# 1898 E.H. Corson Nashua



## ftwelder (Sep 21, 2010)

I posted a couple of months ago an early Sam-sco bike I purchased.  Last week, I swapped it for a pair of 1898 bikes. This Corson and a ladies Defiance made by Monarch. Other than the saddle and spokes, it's pretty nice (for a new england rust bucket) 

Enjoy!




IMG_3630 by barnstormerbikes, on Flickr



IMG_3631 by barnstormerbikes, on Flickr



IMG_3632 by barnstormerbikes, on Flickr



IMG_3633 by barnstormerbikes, on Flickr



IMG_3634 by barnstormerbikes, on Flickr



IMG_3635 by barnstormerbikes, on Flickr


----------



## DonChristie (Sep 21, 2010)

Cool bike!@ Those pedals are worth a mint. You gonna ride it?


----------



## ftwelder (Sep 21, 2010)

schwinndoggy said:


> Cool bike!@ Those pedals are worth a mint. You gonna ride it?
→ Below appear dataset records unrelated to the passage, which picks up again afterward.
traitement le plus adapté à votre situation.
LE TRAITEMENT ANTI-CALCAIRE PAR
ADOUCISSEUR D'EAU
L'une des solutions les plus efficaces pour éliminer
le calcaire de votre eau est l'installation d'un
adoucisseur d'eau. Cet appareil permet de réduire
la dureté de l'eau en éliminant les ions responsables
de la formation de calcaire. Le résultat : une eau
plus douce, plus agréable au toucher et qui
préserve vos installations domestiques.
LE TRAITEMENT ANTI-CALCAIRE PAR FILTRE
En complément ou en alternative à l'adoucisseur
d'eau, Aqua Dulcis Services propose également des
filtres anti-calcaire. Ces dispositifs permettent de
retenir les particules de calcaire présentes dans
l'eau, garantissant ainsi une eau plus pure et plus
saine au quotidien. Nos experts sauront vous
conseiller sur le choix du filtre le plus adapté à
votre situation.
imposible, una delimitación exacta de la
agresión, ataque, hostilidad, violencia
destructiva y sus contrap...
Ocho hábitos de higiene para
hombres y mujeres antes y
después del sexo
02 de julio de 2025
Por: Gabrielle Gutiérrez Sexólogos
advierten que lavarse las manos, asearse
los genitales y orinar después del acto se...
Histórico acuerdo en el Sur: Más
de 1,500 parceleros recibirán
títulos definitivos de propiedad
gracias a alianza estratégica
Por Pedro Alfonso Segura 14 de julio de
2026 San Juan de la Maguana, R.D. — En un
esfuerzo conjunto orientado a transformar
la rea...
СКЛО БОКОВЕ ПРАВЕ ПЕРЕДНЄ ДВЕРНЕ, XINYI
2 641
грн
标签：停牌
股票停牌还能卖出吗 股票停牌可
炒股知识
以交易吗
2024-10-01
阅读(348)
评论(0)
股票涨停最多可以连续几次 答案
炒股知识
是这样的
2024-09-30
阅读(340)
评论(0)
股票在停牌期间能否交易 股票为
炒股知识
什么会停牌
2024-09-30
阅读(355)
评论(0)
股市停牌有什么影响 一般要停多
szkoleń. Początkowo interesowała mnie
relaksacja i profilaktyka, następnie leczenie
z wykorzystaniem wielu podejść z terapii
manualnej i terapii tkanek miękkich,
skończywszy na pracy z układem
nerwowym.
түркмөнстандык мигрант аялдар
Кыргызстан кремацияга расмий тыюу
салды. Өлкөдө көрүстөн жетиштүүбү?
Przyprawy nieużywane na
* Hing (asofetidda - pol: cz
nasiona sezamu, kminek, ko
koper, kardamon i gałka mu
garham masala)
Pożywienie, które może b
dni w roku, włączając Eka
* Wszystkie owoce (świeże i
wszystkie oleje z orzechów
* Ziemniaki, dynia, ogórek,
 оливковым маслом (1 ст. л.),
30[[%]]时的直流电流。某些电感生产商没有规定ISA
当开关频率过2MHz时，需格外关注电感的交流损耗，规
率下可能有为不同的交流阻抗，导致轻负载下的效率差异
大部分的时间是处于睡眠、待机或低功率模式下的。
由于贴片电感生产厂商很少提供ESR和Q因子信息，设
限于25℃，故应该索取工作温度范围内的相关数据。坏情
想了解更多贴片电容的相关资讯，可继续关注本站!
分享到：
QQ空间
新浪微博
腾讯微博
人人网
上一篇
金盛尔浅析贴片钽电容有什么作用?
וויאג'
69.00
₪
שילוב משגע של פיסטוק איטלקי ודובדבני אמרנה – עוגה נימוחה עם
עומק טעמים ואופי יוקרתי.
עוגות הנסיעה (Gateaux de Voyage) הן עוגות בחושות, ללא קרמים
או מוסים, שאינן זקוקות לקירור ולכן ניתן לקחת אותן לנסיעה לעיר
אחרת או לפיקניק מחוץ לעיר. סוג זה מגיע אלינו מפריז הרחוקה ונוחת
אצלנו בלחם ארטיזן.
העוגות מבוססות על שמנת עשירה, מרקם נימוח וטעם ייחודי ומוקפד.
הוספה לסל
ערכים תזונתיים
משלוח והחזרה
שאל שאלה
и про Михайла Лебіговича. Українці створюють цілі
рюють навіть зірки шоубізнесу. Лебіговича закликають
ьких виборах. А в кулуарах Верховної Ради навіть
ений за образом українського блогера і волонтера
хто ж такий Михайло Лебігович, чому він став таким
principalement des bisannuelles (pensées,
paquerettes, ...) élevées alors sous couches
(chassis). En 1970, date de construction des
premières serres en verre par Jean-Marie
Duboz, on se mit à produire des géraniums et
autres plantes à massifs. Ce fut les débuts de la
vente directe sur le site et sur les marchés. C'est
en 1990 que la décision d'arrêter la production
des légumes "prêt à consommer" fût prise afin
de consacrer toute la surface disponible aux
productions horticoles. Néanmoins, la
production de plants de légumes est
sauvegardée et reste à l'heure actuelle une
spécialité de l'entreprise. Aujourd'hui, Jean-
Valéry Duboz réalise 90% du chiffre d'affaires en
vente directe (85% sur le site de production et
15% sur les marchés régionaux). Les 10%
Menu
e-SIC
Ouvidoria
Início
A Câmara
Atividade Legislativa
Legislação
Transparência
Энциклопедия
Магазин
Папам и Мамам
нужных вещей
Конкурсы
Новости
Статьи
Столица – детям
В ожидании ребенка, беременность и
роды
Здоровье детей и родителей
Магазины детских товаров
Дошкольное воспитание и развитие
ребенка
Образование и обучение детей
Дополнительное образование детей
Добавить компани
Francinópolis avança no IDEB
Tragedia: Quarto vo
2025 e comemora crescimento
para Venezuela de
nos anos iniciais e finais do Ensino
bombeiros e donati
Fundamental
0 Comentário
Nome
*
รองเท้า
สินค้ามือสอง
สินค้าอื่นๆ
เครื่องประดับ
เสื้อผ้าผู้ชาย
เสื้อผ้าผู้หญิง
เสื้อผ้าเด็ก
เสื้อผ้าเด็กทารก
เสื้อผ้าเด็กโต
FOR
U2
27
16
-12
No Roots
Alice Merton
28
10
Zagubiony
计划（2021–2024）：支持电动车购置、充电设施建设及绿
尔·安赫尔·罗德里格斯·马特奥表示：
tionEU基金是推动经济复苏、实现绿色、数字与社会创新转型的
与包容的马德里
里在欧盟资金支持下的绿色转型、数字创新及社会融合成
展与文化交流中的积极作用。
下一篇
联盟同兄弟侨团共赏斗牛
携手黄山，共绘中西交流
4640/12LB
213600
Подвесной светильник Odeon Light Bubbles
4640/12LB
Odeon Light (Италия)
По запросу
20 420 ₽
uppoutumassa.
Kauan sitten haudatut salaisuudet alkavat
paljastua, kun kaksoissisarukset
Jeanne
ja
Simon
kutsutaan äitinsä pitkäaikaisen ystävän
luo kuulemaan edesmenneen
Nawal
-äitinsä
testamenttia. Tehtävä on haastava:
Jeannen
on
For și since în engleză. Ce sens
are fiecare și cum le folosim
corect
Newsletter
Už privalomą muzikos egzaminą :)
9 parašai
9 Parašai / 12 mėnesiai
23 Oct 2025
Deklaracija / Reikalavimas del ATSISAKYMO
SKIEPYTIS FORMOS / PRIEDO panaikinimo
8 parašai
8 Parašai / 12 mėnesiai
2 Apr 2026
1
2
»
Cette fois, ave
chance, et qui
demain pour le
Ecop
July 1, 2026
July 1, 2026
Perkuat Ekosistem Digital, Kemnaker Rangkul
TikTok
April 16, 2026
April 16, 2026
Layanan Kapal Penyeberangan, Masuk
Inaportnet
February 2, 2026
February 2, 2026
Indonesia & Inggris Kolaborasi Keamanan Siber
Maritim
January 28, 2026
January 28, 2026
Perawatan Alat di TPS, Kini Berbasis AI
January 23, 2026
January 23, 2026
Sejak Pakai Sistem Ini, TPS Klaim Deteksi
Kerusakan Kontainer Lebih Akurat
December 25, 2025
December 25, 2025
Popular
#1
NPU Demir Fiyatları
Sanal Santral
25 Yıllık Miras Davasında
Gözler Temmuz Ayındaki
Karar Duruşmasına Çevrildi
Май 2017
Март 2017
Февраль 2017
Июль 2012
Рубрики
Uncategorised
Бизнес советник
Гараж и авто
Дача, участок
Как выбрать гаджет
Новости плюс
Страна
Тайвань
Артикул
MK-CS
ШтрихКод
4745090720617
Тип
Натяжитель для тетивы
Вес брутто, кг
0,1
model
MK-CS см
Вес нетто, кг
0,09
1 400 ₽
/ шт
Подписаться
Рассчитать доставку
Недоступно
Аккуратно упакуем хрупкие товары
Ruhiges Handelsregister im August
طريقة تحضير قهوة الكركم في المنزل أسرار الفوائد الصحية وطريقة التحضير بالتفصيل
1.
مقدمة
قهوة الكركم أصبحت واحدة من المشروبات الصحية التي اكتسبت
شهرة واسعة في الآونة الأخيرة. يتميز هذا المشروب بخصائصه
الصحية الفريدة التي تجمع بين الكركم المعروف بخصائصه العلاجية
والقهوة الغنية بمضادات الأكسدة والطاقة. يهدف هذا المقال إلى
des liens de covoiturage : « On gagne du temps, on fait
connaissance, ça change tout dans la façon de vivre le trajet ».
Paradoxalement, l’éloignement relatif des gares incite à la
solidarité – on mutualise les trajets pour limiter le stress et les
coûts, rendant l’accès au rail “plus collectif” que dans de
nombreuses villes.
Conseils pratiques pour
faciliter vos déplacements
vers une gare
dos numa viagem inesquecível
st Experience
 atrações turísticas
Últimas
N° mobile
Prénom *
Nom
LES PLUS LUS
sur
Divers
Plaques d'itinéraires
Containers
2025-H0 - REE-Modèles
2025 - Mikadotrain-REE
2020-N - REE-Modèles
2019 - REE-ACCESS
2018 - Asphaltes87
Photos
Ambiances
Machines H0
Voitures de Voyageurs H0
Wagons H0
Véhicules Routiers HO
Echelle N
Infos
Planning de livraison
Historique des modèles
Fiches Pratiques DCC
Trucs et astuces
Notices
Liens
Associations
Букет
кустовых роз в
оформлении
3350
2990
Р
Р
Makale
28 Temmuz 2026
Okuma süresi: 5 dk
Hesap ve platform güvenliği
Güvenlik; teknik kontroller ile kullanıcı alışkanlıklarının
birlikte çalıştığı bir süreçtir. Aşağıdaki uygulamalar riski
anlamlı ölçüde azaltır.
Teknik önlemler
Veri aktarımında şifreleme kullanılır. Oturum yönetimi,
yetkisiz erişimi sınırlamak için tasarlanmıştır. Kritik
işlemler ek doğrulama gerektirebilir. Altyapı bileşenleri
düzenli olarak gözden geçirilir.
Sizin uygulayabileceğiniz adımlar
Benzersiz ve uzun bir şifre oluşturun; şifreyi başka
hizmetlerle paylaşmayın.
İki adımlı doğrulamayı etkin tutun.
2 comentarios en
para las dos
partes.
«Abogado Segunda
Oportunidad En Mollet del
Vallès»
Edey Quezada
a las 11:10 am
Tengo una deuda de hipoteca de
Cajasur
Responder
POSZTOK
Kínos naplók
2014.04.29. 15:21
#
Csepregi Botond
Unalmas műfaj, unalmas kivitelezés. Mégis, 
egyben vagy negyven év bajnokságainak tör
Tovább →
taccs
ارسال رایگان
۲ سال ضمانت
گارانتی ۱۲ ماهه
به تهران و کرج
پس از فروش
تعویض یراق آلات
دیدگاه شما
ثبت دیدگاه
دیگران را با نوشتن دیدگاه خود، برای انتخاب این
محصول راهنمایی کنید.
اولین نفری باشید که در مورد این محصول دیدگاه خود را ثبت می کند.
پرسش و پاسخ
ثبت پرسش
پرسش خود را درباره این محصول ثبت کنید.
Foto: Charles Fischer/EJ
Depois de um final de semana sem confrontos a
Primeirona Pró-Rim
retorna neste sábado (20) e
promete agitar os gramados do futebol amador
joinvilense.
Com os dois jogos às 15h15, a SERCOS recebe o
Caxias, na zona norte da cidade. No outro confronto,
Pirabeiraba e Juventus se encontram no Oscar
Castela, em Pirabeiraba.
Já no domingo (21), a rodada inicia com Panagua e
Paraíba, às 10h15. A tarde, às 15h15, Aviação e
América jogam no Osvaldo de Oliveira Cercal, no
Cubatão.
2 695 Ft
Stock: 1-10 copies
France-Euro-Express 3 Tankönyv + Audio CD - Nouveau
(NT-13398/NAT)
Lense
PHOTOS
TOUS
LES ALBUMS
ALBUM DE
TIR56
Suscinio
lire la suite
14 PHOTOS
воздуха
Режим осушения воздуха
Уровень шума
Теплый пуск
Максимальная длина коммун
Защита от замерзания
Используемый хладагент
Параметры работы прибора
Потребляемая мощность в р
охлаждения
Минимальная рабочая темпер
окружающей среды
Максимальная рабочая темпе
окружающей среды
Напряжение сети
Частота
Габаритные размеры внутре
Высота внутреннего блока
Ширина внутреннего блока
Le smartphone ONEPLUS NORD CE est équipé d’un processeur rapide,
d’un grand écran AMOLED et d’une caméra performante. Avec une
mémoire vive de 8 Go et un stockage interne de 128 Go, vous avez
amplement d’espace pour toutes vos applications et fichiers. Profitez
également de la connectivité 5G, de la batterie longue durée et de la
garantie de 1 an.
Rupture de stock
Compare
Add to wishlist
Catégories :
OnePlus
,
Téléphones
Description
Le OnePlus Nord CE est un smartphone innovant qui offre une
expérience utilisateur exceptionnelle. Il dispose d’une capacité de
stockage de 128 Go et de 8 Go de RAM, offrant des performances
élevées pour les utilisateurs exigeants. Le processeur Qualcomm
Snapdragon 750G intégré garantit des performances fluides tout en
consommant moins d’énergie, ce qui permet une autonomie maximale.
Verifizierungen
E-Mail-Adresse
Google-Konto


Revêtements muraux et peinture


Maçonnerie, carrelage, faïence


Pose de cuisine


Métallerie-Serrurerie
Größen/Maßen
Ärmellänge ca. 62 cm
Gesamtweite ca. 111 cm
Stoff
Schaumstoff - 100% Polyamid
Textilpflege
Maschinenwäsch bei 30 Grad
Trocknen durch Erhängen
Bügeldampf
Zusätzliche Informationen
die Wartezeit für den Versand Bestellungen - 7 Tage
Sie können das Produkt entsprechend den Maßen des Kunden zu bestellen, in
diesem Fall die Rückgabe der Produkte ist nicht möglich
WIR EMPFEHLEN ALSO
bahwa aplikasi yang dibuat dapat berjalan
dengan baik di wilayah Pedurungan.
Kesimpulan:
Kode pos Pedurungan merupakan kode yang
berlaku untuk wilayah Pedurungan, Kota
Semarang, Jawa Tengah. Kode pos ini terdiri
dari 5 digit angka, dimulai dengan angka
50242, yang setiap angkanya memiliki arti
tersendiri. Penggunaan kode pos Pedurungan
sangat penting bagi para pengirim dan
Thanks! Yes, I plan to ride it. How much depends on what kind of condition the bearing races are in. Everything else seems pretty good. There is a woman locally who does antique furniture repair who can do the saddle.  It is surprising how well this bike is constructed. The hubs and headset are buttery smooth and constructed like a fine piece of manufacturing equipment. The bike looks huge but the dimensions are similar to my 58cm road bike. I think the cranks are like 150's or something but the gearing looks reasonable. 

I showed it to a local guy today who told me there were "several" wood wheel bikes about 20 miles from here laying around someones front yard. 

I have a second set of those pedals on the defiance. Interesting bike the defiance. I didn't weigh it but it feels lighter than my modern road bike.


----------